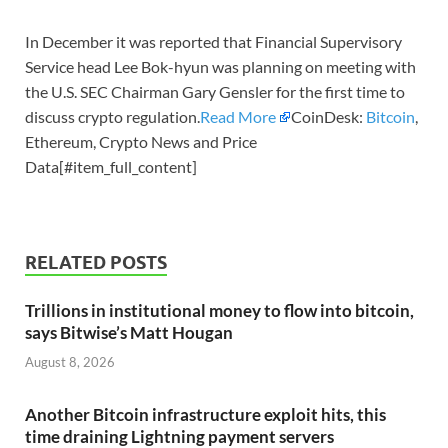
In December it was reported that Financial Supervisory
Service head Lee Bok-hyun was planning on meeting with
the U.S. SEC Chairman Gary Gensler for the first time to
discuss crypto regulation.
Read More
CoinDesk:
Bitcoin
,
Ethereum, Crypto News and Price
Data[#item_full_content]
RELATED POSTS
Trillions in institutional money to flow into bitcoin,
says Bitwise’s Matt Hougan
August 8, 2026
Another Bitcoin infrastructure exploit hits, this
time draining Lightning payment servers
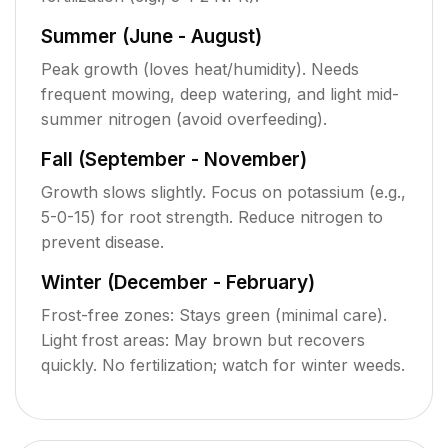
Summer (June - August)
Peak growth (loves heat/humidity). Needs
frequent mowing, deep watering, and light mid-
summer nitrogen (avoid overfeeding).
Fall (September - November)
Growth slows slightly. Focus on potassium (e.g.,
5-0-15) for root strength. Reduce nitrogen to
prevent disease.
Winter (December - February)
Frost-free zones: Stays green (minimal care).
Light frost areas: May brown but recovers
quickly. No fertilization; watch for winter weeds.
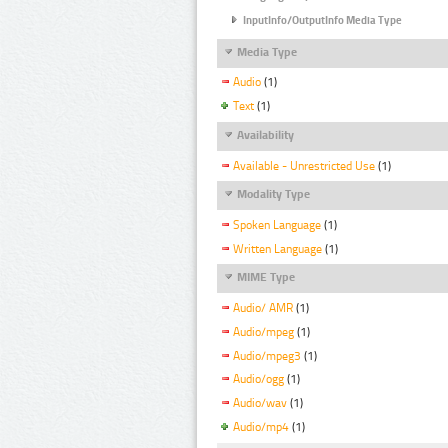
InputInfo/OutputInfo Media Type
Media Type
Audio
(1)
Text
(1)
Availability
Available - Unrestricted Use
(1)
Modality Type
Spoken Language
(1)
Written Language
(1)
MIME Type
Audio/ AMR
(1)
Audio/mpeg
(1)
Audio/mpeg3
(1)
Audio/ogg
(1)
Audio/wav
(1)
Audio/mp4
(1)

▶ _WHAT THE EXERCISE ASKS_
Please put every line of text from all the rows into a JSON list of strings, one string per line, with blank lines left out. Leave the pictures out of the answer.

▶ _WRITTEN ANSWER_
[
  "In December it was reported that Financial Supervisory",
  "Service head Lee Bok-hyun was planning on meeting with",
  "the U.S. SEC Chairman Gary Gensler for the first time to",
  "discuss crypto regulation.",
  "Read More",
  "CoinDesk:",
  "Bitcoin",
  ",",
  "Ethereum, Crypto News and Price",
  "Data[#item_full_content]",
  "RELATED POSTS",
  "Trillions in institutional money to flow into bitcoin,",
  "says Bitwise’s Matt Hougan",
  "August 8, 2026",
  "Another Bitcoin infrastructure exploit hits, this",
  "time draining Lightning payment servers",
  "Summer (June - August)",
  "Peak growth (loves heat/humidity). Needs",
  "frequent mowing, deep watering, and light mid-",
  "summer nitrogen (avoid overfeeding).",
  "Fall (September - November)",
  "Growth slows slightly. Focus on potassium (e.g.,",
  "5-0-15) for root strength. Reduce nitrogen to",
  "prevent disease.",
  "Winter (December - February)",
  "Frost-free zones: Stays green (minimal care).",
  "Light frost areas: May brown but recovers",
  "quickly. No fertilization; watch for winter weeds.",
  "InputInfo/OutputInfo Media Type",
  "Media Type",
  "Audio",
  "(1)",
  "Text",
  "(1)",
  "Availability",
  "Available - Unrestricted Use",
  "(1)",
  "Modality Type",
  "Spoken Language",
  "(1)",
  "Written Language",
  "(1)",
  "MIME Type",
  "Audio/ AMR",
  "(1)",
  "Audio/mpeg",
  "(1)",
  "Audio/mpeg3",
  "(1)",
  "Audio/ogg",
  "(1)",
  "Audio/wav",
  "(1)",
  "Audio/mp4",
  "(1)"
]